Your reply should be made up of every line in the records below that holds the string "CreationDate".

Stored entries:

━━━━

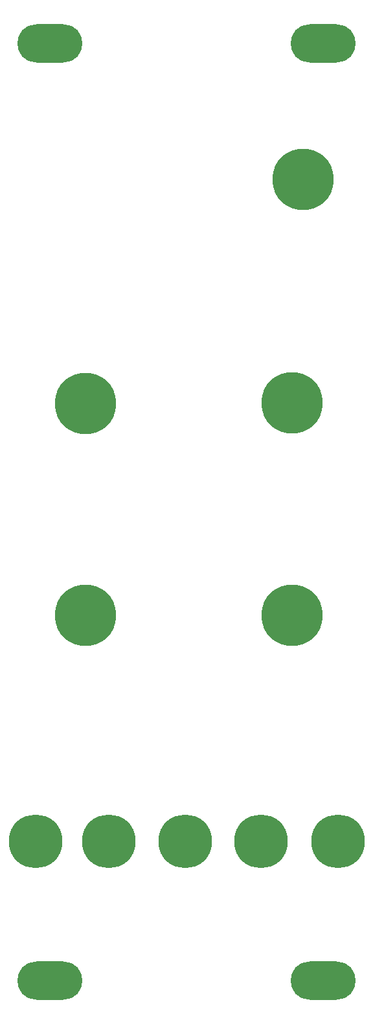
<source format=gbr>
%TF.GenerationSoftware,KiCad,Pcbnew,7.0.6*%
%TF.CreationDate,2023-10-15T17:55:56+01:00*%
%TF.ProjectId,DSP 1.1,44535020-312e-4312-9e6b-696361645f70,rev?*%
%TF.SameCoordinates,Original*%
%TF.FileFunction,Copper,L2,Bot*%
%TF.FilePolarity,Positive*%
%FSLAX46Y46*%
G04 Gerber Fmt 4.6, Leading zero omitted, Abs format (unit mm)*
G04 Created by KiCad (PCBNEW 7.0.6) date 2023-10-15 17:55:56*
%MOMM*%
%LPD*%
G01*
G04 APERTURE LIST*
%TA.AperFunction,ComponentPad*%
%ADD10C,7.000000*%
%TD*%
%TA.AperFunction,ComponentPad*%
%ADD11C,8.000000*%
%TD*%
%TA.AperFunction,ComponentPad*%
%ADD12O,8.500000X5.000000*%
%TD*%
G04 APERTURE END LIST*
D10*
%TO.P,REF\u002A\u002A,1*%
%TO.N,N/C*%
X28630800Y-243769800D03*
%TD*%
D11*
%TO.P,REF\u002A\u002A,1*%
%TO.N,N/C*%
X34091600Y-157202800D03*
%TD*%
%TO.P,REF\u002A\u002A,1*%
%TO.N,N/C*%
X32694800Y-186442000D03*
%TD*%
D12*
%TO.P,REF\u002A\u002A,1*%
%TO.N,GND*%
X991800Y-139454800D03*
%TD*%
%TO.P,REF\u002A\u002A,1*%
%TO.N,N/C*%
X36711800Y-139454800D03*
%TD*%
D10*
%TO.P,REF\u002A\u002A,1*%
%TO.N,N/C*%
X18724800Y-243769800D03*
%TD*%
D11*
%TO.P,,1*%
%TO.N,N/C*%
X5720000Y-186492271D03*
%TD*%
D10*
%TO.P,REF\u002A\u002A,1*%
%TO.N,N/C*%
X38663800Y-243769800D03*
%TD*%
D11*
%TO.P,REF\u002A\u002A,1*%
%TO.N,N/C*%
X32694800Y-214178800D03*
%TD*%
D10*
%TO.P,REF\u002A\u002A,1*%
%TO.N,N/C*%
X-833200Y-243769800D03*
%TD*%
D11*
%TO.P,,1*%
%TO.N,N/C*%
X5643800Y-214178800D03*
%TD*%
D12*
%TO.P,REF\u002A\u002A,1*%
%TO.N,N/C*%
X36711800Y-261954800D03*
%TD*%
D10*
%TO.P,,1*%
%TO.N,N/C*%
X8691800Y-243769800D03*
%TD*%
D12*
%TO.P,REF\u002A\u002A,1*%
%TO.N,N/C*%
X991800Y-261954800D03*
%TD*%
M02*

</source>
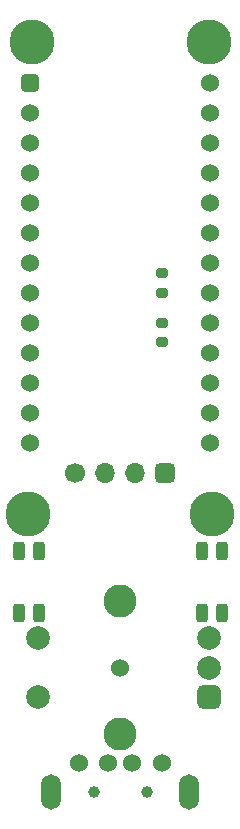
<source format=gbr>
%TF.GenerationSoftware,KiCad,Pcbnew,6.0.11-2627ca5db0~126~ubuntu22.04.1*%
%TF.CreationDate,2023-02-19T20:25:04+09:00*%
%TF.ProjectId,QuickPass,51756963-6b50-4617-9373-2e6b69636164,rev?*%
%TF.SameCoordinates,Original*%
%TF.FileFunction,Soldermask,Top*%
%TF.FilePolarity,Negative*%
%FSLAX46Y46*%
G04 Gerber Fmt 4.6, Leading zero omitted, Abs format (unit mm)*
G04 Created by KiCad (PCBNEW 6.0.11-2627ca5db0~126~ubuntu22.04.1) date 2023-02-19 20:25:04*
%MOMM*%
%LPD*%
G01*
G04 APERTURE LIST*
G04 Aperture macros list*
%AMRoundRect*
0 Rectangle with rounded corners*
0 $1 Rounding radius*
0 $2 $3 $4 $5 $6 $7 $8 $9 X,Y pos of 4 corners*
0 Add a 4 corners polygon primitive as box body*
4,1,4,$2,$3,$4,$5,$6,$7,$8,$9,$2,$3,0*
0 Add four circle primitives for the rounded corners*
1,1,$1+$1,$2,$3*
1,1,$1+$1,$4,$5*
1,1,$1+$1,$6,$7*
1,1,$1+$1,$8,$9*
0 Add four rect primitives between the rounded corners*
20,1,$1+$1,$2,$3,$4,$5,0*
20,1,$1+$1,$4,$5,$6,$7,0*
20,1,$1+$1,$6,$7,$8,$9,0*
20,1,$1+$1,$8,$9,$2,$3,0*%
G04 Aperture macros list end*
%ADD10C,1.700000*%
%ADD11O,1.700000X1.700000*%
%ADD12RoundRect,0.425000X0.425000X-0.425000X0.425000X0.425000X-0.425000X0.425000X-0.425000X-0.425000X0*%
%ADD13C,3.800000*%
%ADD14RoundRect,0.200000X-0.275000X0.200000X-0.275000X-0.200000X0.275000X-0.200000X0.275000X0.200000X0*%
%ADD15RoundRect,0.250000X-0.250000X-0.525000X0.250000X-0.525000X0.250000X0.525000X-0.250000X0.525000X0*%
%ADD16C,1.524000*%
%ADD17RoundRect,0.500000X0.500000X0.500000X-0.500000X0.500000X-0.500000X-0.500000X0.500000X-0.500000X0*%
%ADD18C,2.000000*%
%ADD19C,2.800000*%
%ADD20C,1.000000*%
%ADD21O,1.700000X3.000000*%
%ADD22RoundRect,0.200000X0.275000X-0.200000X0.275000X0.200000X-0.275000X0.200000X-0.275000X-0.200000X0*%
%ADD23RoundRect,0.381000X-0.381000X-0.381000X0.381000X-0.381000X0.381000X0.381000X-0.381000X0.381000X0*%
G04 APERTURE END LIST*
D10*
%TO.C,J2*%
X106190000Y-110000000D03*
D11*
X108730000Y-110000000D03*
X111270000Y-110000000D03*
D12*
X113810000Y-110000000D03*
%TD*%
D13*
%TO.C,H1*%
X117800000Y-113500000D03*
%TD*%
%TO.C,H4*%
X102500000Y-73500000D03*
%TD*%
D14*
%TO.C,R1*%
X113500000Y-93140000D03*
X113500000Y-94790000D03*
%TD*%
D15*
%TO.C,SW1*%
X118600000Y-116628000D03*
X118600000Y-121878000D03*
X116900000Y-116628000D03*
X116900000Y-121878000D03*
%TD*%
D16*
%TO.C,SW4*%
X110000000Y-126500000D03*
D17*
X117500000Y-129000000D03*
D18*
X117500000Y-124000000D03*
X117500000Y-126500000D03*
D19*
X110000000Y-132100000D03*
X110000000Y-120900000D03*
D18*
X103000000Y-129000000D03*
X103000000Y-124000000D03*
%TD*%
D13*
%TO.C,H2*%
X117500000Y-73500000D03*
%TD*%
D20*
%TO.C,J1*%
X107750000Y-137000000D03*
X112250000Y-137000000D03*
D16*
X113500000Y-134600000D03*
X111000000Y-134600000D03*
X109000000Y-134600000D03*
X106500000Y-134600000D03*
D21*
X104150000Y-137000000D03*
X115850000Y-137000000D03*
%TD*%
D22*
%TO.C,R2*%
X113500000Y-98980000D03*
X113500000Y-97330000D03*
%TD*%
D13*
%TO.C,H3*%
X102200000Y-113500000D03*
%TD*%
D15*
%TO.C,SW2*%
X103100000Y-116628000D03*
X103100000Y-121878000D03*
X101400000Y-116628000D03*
X101400000Y-121878000D03*
%TD*%
D23*
%TO.C,U1*%
X102380000Y-77010000D03*
D16*
X102380000Y-79550000D03*
X102380000Y-82090000D03*
X102380000Y-84630000D03*
X102380000Y-87170000D03*
X102380000Y-89710000D03*
X102380000Y-92250000D03*
X102380000Y-94790000D03*
X102380000Y-97330000D03*
X102380000Y-99870000D03*
X102380000Y-102410000D03*
X102380000Y-104950000D03*
X102380000Y-107490000D03*
X117620000Y-107490000D03*
X117620000Y-104950000D03*
X117620000Y-102410000D03*
X117620000Y-99870000D03*
X117620000Y-97330000D03*
X117620000Y-94790000D03*
X117620000Y-92250000D03*
X117620000Y-89710000D03*
X117620000Y-87170000D03*
X117620000Y-84630000D03*
X117620000Y-82090000D03*
X117620000Y-79550000D03*
X117620000Y-77010000D03*
%TD*%
M02*

</source>
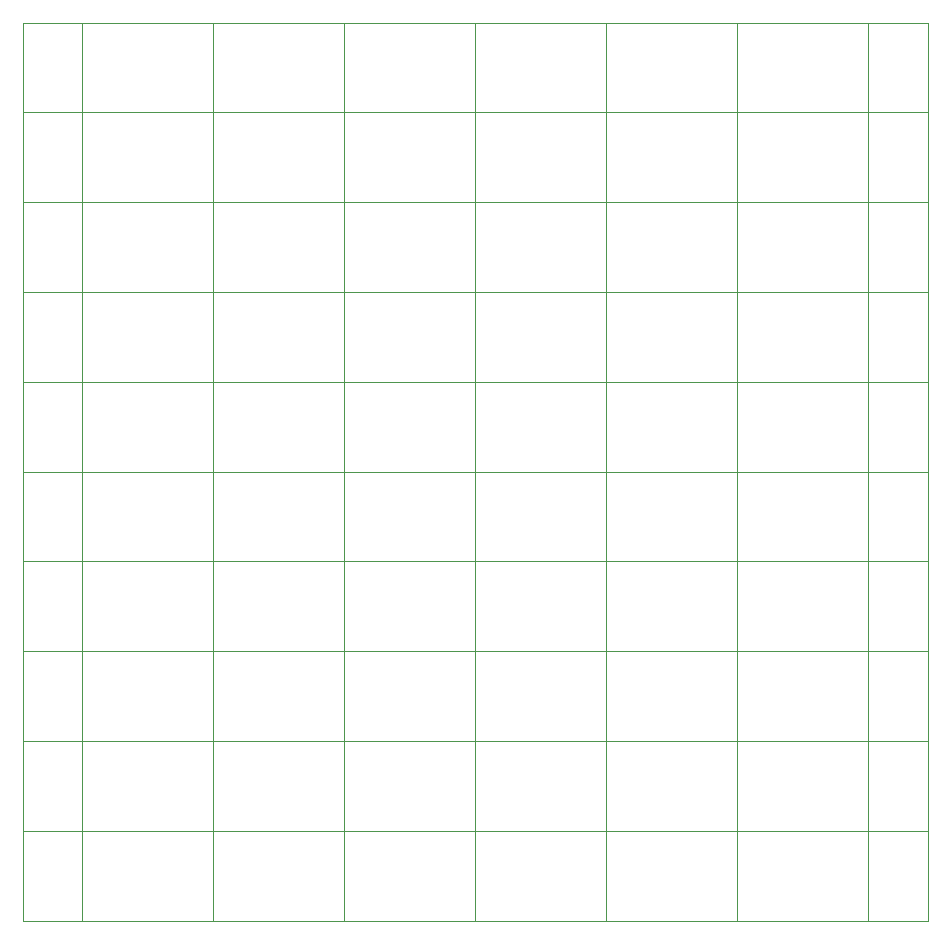
<source format=gbr>
%TF.GenerationSoftware,KiCad,Pcbnew,6.0.10-86aedd382b~118~ubuntu20.04.1*%
%TF.CreationDate,2023-01-07T17:55:22-08:00*%
%TF.ProjectId,coil_terminator_panelized,636f696c-5f74-4657-926d-696e61746f72,rev?*%
%TF.SameCoordinates,Original*%
%TF.FileFunction,Profile,NP*%
%FSLAX46Y46*%
G04 Gerber Fmt 4.6, Leading zero omitted, Abs format (unit mm)*
G04 Created by KiCad (PCBNEW 6.0.10-86aedd382b~118~ubuntu20.04.1) date 2023-01-07 17:55:22*
%MOMM*%
%LPD*%
G01*
G04 APERTURE LIST*
%TA.AperFunction,Profile*%
%ADD10C,0.100000*%
%TD*%
G04 APERTURE END LIST*
D10*
X101450000Y-183200000D02*
X101450000Y-107200000D01*
X178050000Y-183200000D02*
X101450000Y-183200000D01*
X161900000Y-107200000D02*
X161900000Y-183200000D01*
X106400000Y-107200000D02*
X106400000Y-183200000D01*
X101450000Y-160350000D02*
X178050000Y-160350000D01*
X178050000Y-107200000D02*
X178050000Y-183200000D01*
X128600000Y-107200000D02*
X128600000Y-183200000D01*
X101450000Y-107200000D02*
X178050000Y-107200000D01*
X150800000Y-107200000D02*
X150800000Y-183200000D01*
X101450000Y-152750000D02*
X178050000Y-152750000D01*
X101450000Y-175550000D02*
X178050000Y-175550000D01*
X101450000Y-114750000D02*
X178050000Y-114750000D01*
X117500000Y-107200000D02*
X117500000Y-183200000D01*
X101450000Y-137550000D02*
X178050000Y-137550000D01*
X101450000Y-167950000D02*
X178050000Y-167950000D01*
X101450000Y-145150000D02*
X178050000Y-145150000D01*
X139700000Y-107200000D02*
X139700000Y-183200000D01*
X101450000Y-129950000D02*
X178050000Y-129950000D01*
X173000000Y-107200000D02*
X173000000Y-183200000D01*
X101450000Y-122350000D02*
X178050000Y-122350000D01*
M02*

</source>
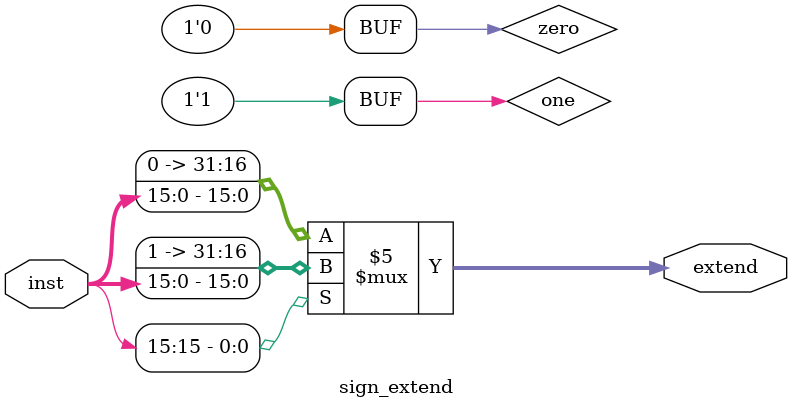
<source format=v>
module sign_extend(inst, extend);
input [15:0] inst;
output reg [31:0] extend;
reg one;
reg zero;
initial
begin
    one = 1;
    zero = 0;
end
always @(*)
begin
    if(inst[15] == 0)
        extend = {{16{zero}}, inst};
    else
        extend = {{16{one}}, inst};
end
endmodule

</source>
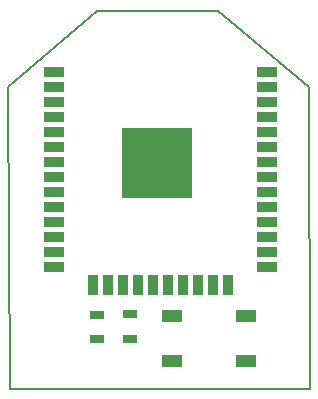
<source format=gtp>
%TF.GenerationSoftware,KiCad,Pcbnew,(5.1.0-1094-g655126d66)*%
%TF.CreationDate,2019-06-26T20:43:34+09:00*%
%TF.ProjectId,xbee,78626565-2e6b-4696-9361-645f70636258,rev?*%
%TF.SameCoordinates,Original*%
%TF.FileFunction,Paste,Top*%
%TF.FilePolarity,Positive*%
%FSLAX46Y46*%
G04 Gerber Fmt 4.6, Leading zero omitted, Abs format (unit mm)*
G04 Created by KiCad (PCBNEW (5.1.0-1094-g655126d66)) date 2019-06-26 20:43:34*
%MOMM*%
%LPD*%
G04 APERTURE LIST*
%ADD10C,0.150000*%
%ADD11R,1.200000X0.700000*%
%ADD12R,1.750000X0.900000*%
%ADD13R,0.900000X1.750000*%
%ADD14R,6.000000X6.000000*%
%ADD15R,1.700000X1.000000*%
G04 APERTURE END LIST*
D10*
X143250000Y-90250000D02*
X153500000Y-90250000D01*
X135750000Y-96750000D02*
X143250000Y-90250000D01*
X135750000Y-96750000D02*
X135850000Y-122250000D01*
X153500000Y-90250000D02*
X161201100Y-96750000D01*
X161201100Y-96750000D02*
X161250000Y-122250000D01*
X161250000Y-122250000D02*
X135850000Y-122250000D01*
D11*
X146020000Y-115950000D03*
X143226000Y-115984000D03*
X146020000Y-118050000D03*
X143226000Y-118050000D03*
D12*
X157600434Y-95482662D03*
X157600434Y-96752662D03*
X157600434Y-98022662D03*
X157600434Y-99292662D03*
X157600434Y-100562662D03*
X157600434Y-101832662D03*
X157600434Y-103102662D03*
X157600434Y-104372662D03*
X157600434Y-105642662D03*
X157600434Y-106912662D03*
X157600434Y-108182662D03*
X157600434Y-109452662D03*
X157600434Y-110722662D03*
X157600434Y-111992662D03*
D13*
X154315434Y-113482662D03*
X153045434Y-113482662D03*
X151775434Y-113482662D03*
X150505434Y-113482662D03*
X149235434Y-113482662D03*
X147965434Y-113482662D03*
X146695434Y-113482662D03*
X145425434Y-113482662D03*
X144155434Y-113482662D03*
X142885434Y-113482662D03*
D12*
X139600434Y-111992662D03*
X139600434Y-110722662D03*
X139600434Y-109452662D03*
X139600434Y-108182662D03*
X139600434Y-106912662D03*
X139600434Y-105642662D03*
X139600434Y-104372662D03*
X139600434Y-103102662D03*
X139600434Y-101832662D03*
X139600434Y-100562662D03*
X139600434Y-99292662D03*
X139600434Y-98022662D03*
X139600434Y-96752662D03*
X139600434Y-95482662D03*
D14*
X148300434Y-103182662D03*
D15*
X155900000Y-119900000D03*
X149600000Y-119900000D03*
X155900000Y-116100000D03*
X149600000Y-116100000D03*
M02*

</source>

━━━━

◆ REPLY
%TF.CreationDate,2023-10-15T17:55:56+01:00*%
%TF.CreationDate,2023-02-19T20:25:04+09:00*%
%TF.CreationDate,2023-01-07T17:55:22-08:00*%
%TF.CreationDate,2019-06-26T20:43:34+09:00*%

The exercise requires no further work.